• Text provided:
────────────────────────────────────────
Diwali, along with other festivals, is a time of celebration, joy, and increased spending in India. While you shop, exchange gifts, and participate in cultural festivities, it is important to understand the potential tax implications of your credit card spending. In this article, we will explore how to calculate tax on credit card spending during the festival season in India, allowing you to enjoy the celebrations while managing your finances responsibly.
Goods and Services Tax (GST) is a common tax associated with credit card spending in India. GST is an indirect tax levied on the supply of goods and services. The applicable GST rate varies depending on the nature of the product or service you purchase. To calculate the GST on your credit card spending:
a. Determine the GST Rate: First, identify the GST rate applicable to the specific item or service you have bought. GST rates range from 5% to 28%, or even higher for certain luxury items.
────────────────────────────────────────
• Work instructions:
**A)** Reproduce the part of the festival-spending tax text starting at "Goods and Services Tax" and ending at "certain luxury items.".
**B)** In the festival-spending tax text, what range do GST rates fall within?

• Material provided:
────────────────────────────────────────
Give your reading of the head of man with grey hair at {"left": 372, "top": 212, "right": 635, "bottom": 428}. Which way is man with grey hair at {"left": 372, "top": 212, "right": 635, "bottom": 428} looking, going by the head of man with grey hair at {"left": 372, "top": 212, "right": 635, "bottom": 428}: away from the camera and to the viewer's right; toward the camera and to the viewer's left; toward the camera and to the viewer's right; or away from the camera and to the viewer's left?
────────────────────────────────────────
• List of solutions:
**A)**
Goods and Services Tax (GST) is a common tax associated with credit card spending in India. GST is an indirect tax levied on the supply of goods and services. The applicable GST rate varies depending on the nature of the product or service you purchase. To calculate the GST on your credit card spending:
a. Determine the GST Rate: First, identify the GST rate applicable to the specific item or service you have bought. GST rates range from 5% to 28%, or even higher for certain luxury items.

**B)** GST rates range from 5% to 28%, or even higher for certain luxury items.